Westworld is an amazing little movie for another reason for me: it worked so well on the tension arc during the whole movie from the first minute to the last it just keeps on cranking it up bit by bit. Those footsteps...
It's not entirely useless - sure Peter Fonda can't act and neither can Blythe Danner but she sure is pretty to look at and does an adorable act with a pair of glasses. I mean, it's in the "so bad it's good" category of films where the original Westworld seems to take itself far too seriously considering the premise.
They're two different things from two different eras of storytelling, technology and production values. I would suggest trying to enjoy them separately, because it's really hard to compare them. It was cool to watch and look for inspiration in to the show, but at best those are homages, not threads.
very different in my opinion. The movie is very Jurassic Park, classic Crichton. The TV adaption, especially the first two seasons have a different tone. Very religious surprisingly enough and including a lot of Meso- and Native-American elements in the first two seasons. Personally I found those seasons much more interesting than the movie. The last two seasons lose most of that unique stuff.
The moral of the movie and show are very different too. Like JP the moral of the movie Westworld is that it is hubris to try to control a complex system and eventually something will (and does) go wrong.
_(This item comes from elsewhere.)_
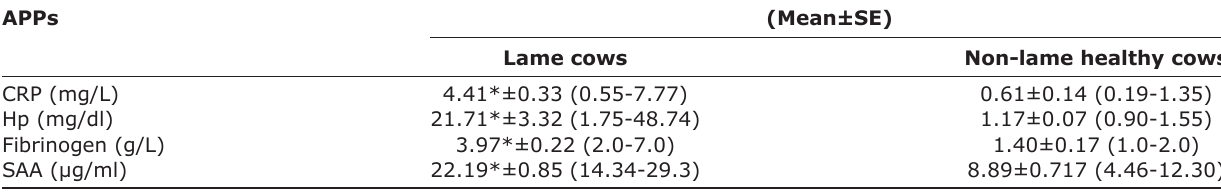
Table-1: Acute phase response in lame and non-lame healthy cattle. APPs (Mean±SE) Lame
The show is much more like Blade Runner with the robots being actually intelligent and like BR the moral is that it is wrong to enslave and give false memories to intelligent beings even if they aren't human.
IIRC the movie largely shows the park as a visitor might see it, the television series shows it as an android or employee would see it and toys with viewers who may have seen the movie a little though there is quite a bit of overlap between the two in point of view, with technology malfunctions/adaptations playing major role in both, though given the runtime of the television series is much longer, it can play with a lot of different ideas about technology and identity.
The show's plot is lously based on the second movie, Futureworld, that, as in the show, takes places years after the incident at the park that got it shut down.
Also the idea of the hosts trying to run from the park disguised by real humans is taken from FW.
And there the similarities end.
The POV is quite different from the Westworld movie.
I would say that they are different like D.A.R.Y.L. and The Terminator are.
Same setup, but different settings, era, technology, storytelling and overall tone.
As a kid from the seventies, Westworld was maybe my favorite movie. It was amazing. I recorded it from TV on VHS tape at some point and would watch and re-watch it. I don't remember everything but, as a kid, I loved the movie.
Westworld the series: just like others commented... Season 1 is a masterpiece.
It was great to enjoy the "same" plot in the movie as a kid and then as an adult with the series.
The movie was creepy as hell at the time. I saw it on late-night TV as a little kid, and the Terminator-esque ending stuck with me.
The show could have taken it to a new level, and did flirt with doing so. Interesting note: At some point in the show, they go down to some sub-basement or something where old models are stored, and in the background out of focus you can see the Yul Brynner robot standing there.
But the show goes off the rails. After season 1 it's absolute shit that will make you angry for wasting hours of your life giving it a chance. I thought hey this is going to be cool if the robots escape into the real world, but the show utterly squandered that scenario.
I persisted though and found the issue of the magazine [1], FWIW. Maybe the site is sketchy? I don't know.
Since I was into Super-8 film making when I was a teen I definitely enjoyed seeing the ads for all the high end film gear and flat-bed editors from 1973 that I could only dream of.